When Fox executive Chase Carey threatened to turn his network into a pay-TV operation because of the a posed by Aereo, he also gave his little-known adversary a huge publicity boost.
What's Aereo, people wondered, and why does Fox find it so threatening?
A person familiar with Aereo's position tells TheWrap that Carey's comments Monday "definitely created a lot of positive noise" for the company, giving it a major uptick in media coverage and social media attention. (Among the headlines was "Aereo could bring down broadcast TV," courtesy of Fortune.)
After Carey's threat, Univision suggested that it, too, might change to a pay-TV model. Then CBS chief Les Moonves told the New York Times that he "wholeheartedly supported what Chase said." NBCUniversal's Steve Burke has also privately expressed his support for Carey, accoring to the Times.
It's too early to tell if the attention will lead to more Aereo subscribers – which would be the the last thing Carey wants.
Networks are in a nasty Catch 22: The more they mention new rivals like Aereo, the more publicity they get. And if that publicity translates to more customers, the rivals will become greater threats than before.
Aereo declined to comment for this story, and Fox did not immediately reply to a request for comment. Aereo, based in New York, is backed by Barrry Diller's InterActiveCorp. Diller, ironically enough, co-founded Fox with Rupert Murdoch before moving on, two decades ago. Aereo announced in January that it had raised $38 million, adding to $20.5 million from a previous round of fundraising.
Google searches for Aereo were surging even before Carey's remarks (see Google chart, above), likely due to both the company's expansion plans and a legal win last week.
So, what did all those Googlers learn?
Aereo is a streaming service that captures live TV signals using antennas small enough to fit on a fingertip. Aereo says it puts "tons" of antennas in data centers, and then relays the signals over the Internet to laptops, phones and tablets.
It relays ABC, NBC, CBS, Fox, the CW, Univision and PBS, among other networks available by antenna, but does not relay cable channels. That's why Carey threatened to go the pay-TV route. Univision has since made a similar threat.
Aereo offers its service for as little as 17 cents a day for annual subscribers, but also sells its access by the day for a dollar and taxes. The service is now available only in New York, but is expanding to 22 other parts of the country, including Chicago, Houston, and Philadelphia.
Unlike a TV outfitted with an antenna and nothing else, Aereo lets customers fast -forward through ads. That poses a new threat to the traditional ad-sponsored TV model, which is already besieged by DVR viewing and Dish's ad-skipping AutoHop service.
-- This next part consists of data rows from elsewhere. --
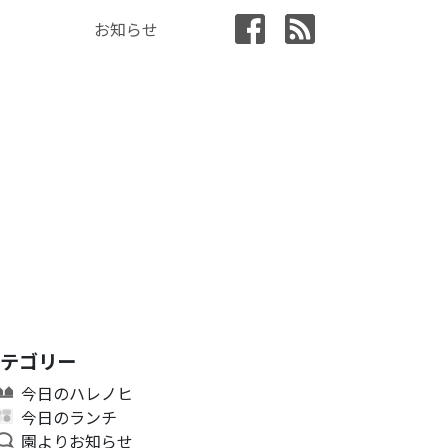
お知らせ
カテゴリー
今日のハレノヒ
今日のランチ
園よりお知らせ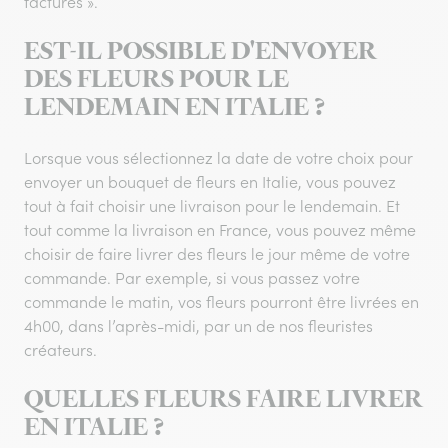
factures ».
EST-IL POSSIBLE D'ENVOYER
DES FLEURS POUR LE
LENDEMAIN EN ITALIE ?
Lorsque vous sélectionnez la date de votre choix pour
envoyer un bouquet de fleurs en Italie, vous pouvez
tout à fait choisir une livraison pour le lendemain. Et
tout comme la livraison en France, vous pouvez même
choisir de faire livrer des fleurs le jour même de votre
commande. Par exemple, si vous passez votre
commande le matin, vos fleurs pourront être livrées en
4h00, dans l’après-midi, par un de nos fleuristes
créateurs.
QUELLES FLEURS FAIRE LIVRER
EN ITALIE ?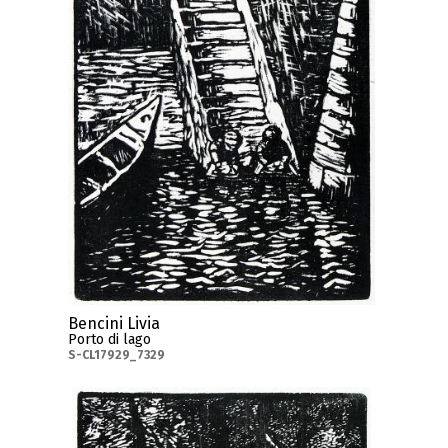
Bencini Livia
Porto di lago
S-CL17929_7329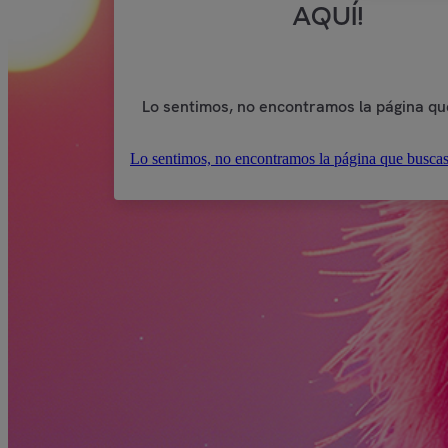
AQUÍ!
Lo sentimos, no encontramos la página qu
Lo sentimos, no encontramos la página que buscas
Aereo says all it's doing is harnessing – on a massive scale – the power of the humble antenna, which has always given TV owners access to the public airwaves. Carey calls it "stealing."
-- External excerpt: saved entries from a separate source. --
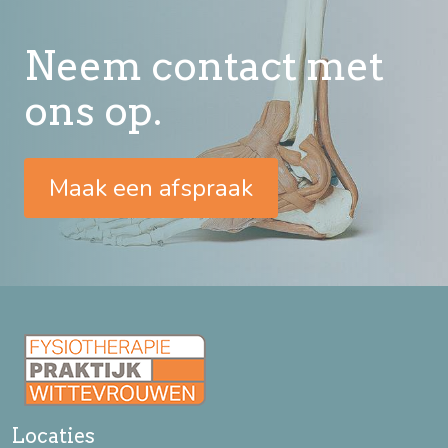
Neem contact met
ons op.
Maak een afspraak
Locaties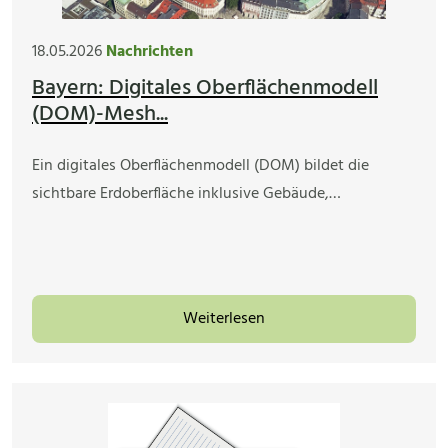
18.05.2026
Nachrichten
Bayern: Digitales Oberflächenmodell
(DOM)-Mesh...
Ein digitales Oberflächenmodell (DOM) bildet die
sichtbare Erdoberfläche inklusive Gebäude,…
Weiterlesen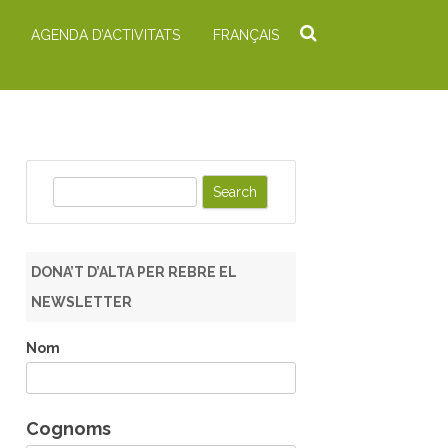
AGENDA D’ACTIVITATS
FRANÇAIS
S
e
a
r
DONA’T D’ALTA PER REBRE EL
c
NEWSLETTER
h
Nom
Cognoms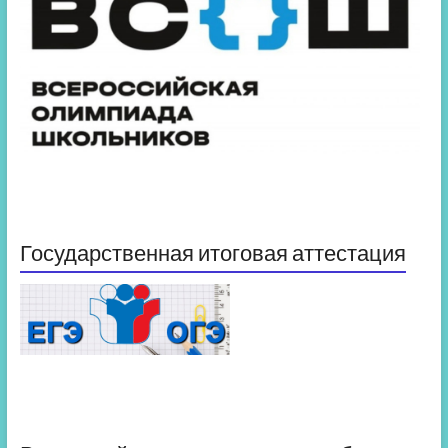
Государственная итоговая аттестация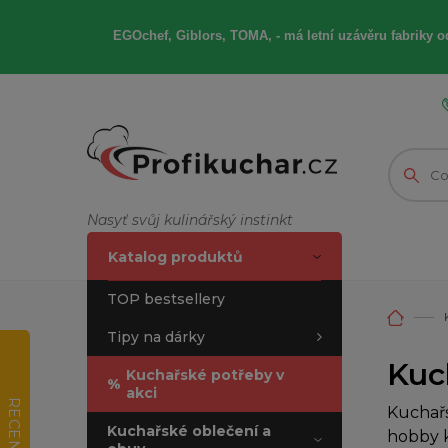
EGOchef, Giblors, TOMA, -
má letní
uzávěru fabriky od
Nasyť svůj kulinářský instinkt
Katalog produktů
TOP bestsellery
Tipy na dárky
Kuc
Kuchařské potřeby v
%
akci
RECENZE
Kuchařs
Kuchařské oblečení a
hobby k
Other networks agree, and joined Fox in taking Aereo to court, saying it was illegally "retransmitting" their signals.
But the legal challenge hasn't gone well for networks, so far. Last week, the 2nd U.S. Circuit Court of Appeals in New York accepted the company's contention that it isn't retransmitting signals, given that it has all those "tons" of individual antennas.
In another blow for networks, many potential customers learned about Aereo for the first time because of the ruling.
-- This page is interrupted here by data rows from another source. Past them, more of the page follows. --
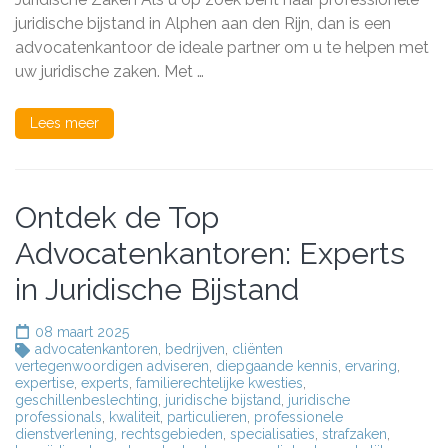
Alphen
juridische bijstand in Alphen aan den Rijn, dan is een
aan
advocatenkantoor de ideale partner om u te helpen met
den
Rijn
uw juridische zaken. Met …
staat
voor
u
Lees meer
klaar
Ontdek de Top
Advocatenkantoren: Experts
in Juridische Bijstand
08 maart 2025
advocatenkantoren
,
bedrijven
,
cliënten
vertegenwoordigen adviseren
,
diepgaande kennis
,
ervaring
,
expertise
,
experts
,
familierechtelijke kwesties
,
geschillenbeslechting
,
juridische bijstand
,
juridische
professionals
,
kwaliteit
,
particulieren
,
professionele
dienstverlening
,
rechtsgebieden
,
specialisaties
,
strafzaken
,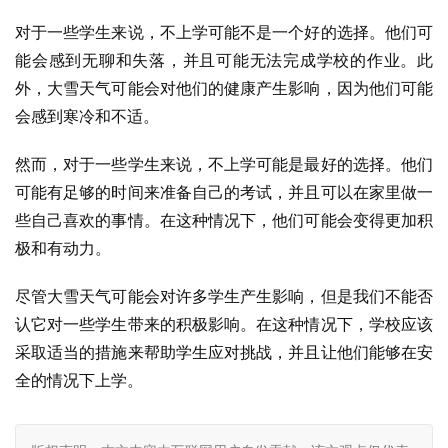
对于一些学生来说，不上学可能不是一个好的选择。他们可
能会感到无聊和失落，并且可能无法完成学校的作业。此
外，大雪天气可能会对他们的健康产生影响，因为他们可能
会感到寒冷和不适。
然而，对于一些学生来说，不上学可能是最好的选择。他们
可能有足够的时间来准备自己的考试，并且可以在家里做一
些自己喜欢的事情。在这种情况下，他们可能会变得更加积
极和有动力。
尽管大雪天气可能会对许多学生产生影响，但是我们不能否
认它对一些学生带来的积极影响。在这种情况下，学校应该
采取适当的措施来帮助学生应对挑战，并且让他们能够在安
全的情况下上学。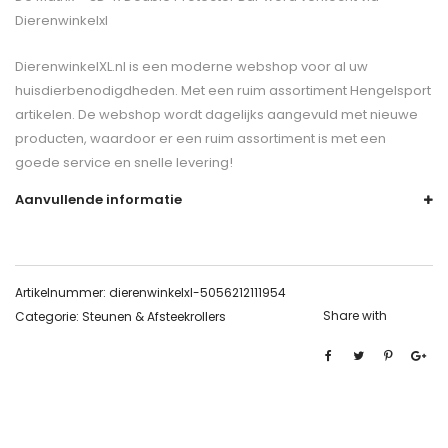
Dierenwinkelxl
DierenwinkelXL.nl is een moderne webshop voor al uw
huisdierbenodigdheden. Met een ruim assortiment Hengelsport
artikelen. De webshop wordt dagelijks aangevuld met nieuwe
producten, waardoor er een ruim assortiment is met een
goede service en snelle levering!
Aanvullende informatie
Artikelnummer:
dierenwinkelxl-5056212111954
Share with
Categorie:
Steunen & Afsteekrollers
This isn't the first time the networks have given a publicity boost to a competitor. During last season's spring upfront presentation to advertisers, broadcast executives tore into Dish's AutoHop. In the process, they informed many people of its existence for the first time.
Amid the publicity – and the network lawsuit that followed – Dish only gained customers.
It ended 2012 with 14.056 million subscribers, compared to 13.967 million in 2011.
Because Aereo is private, there's no way of knowing if its subscriber base will increase as well. But if it does, Aereo might want to send a gift basket to Fox.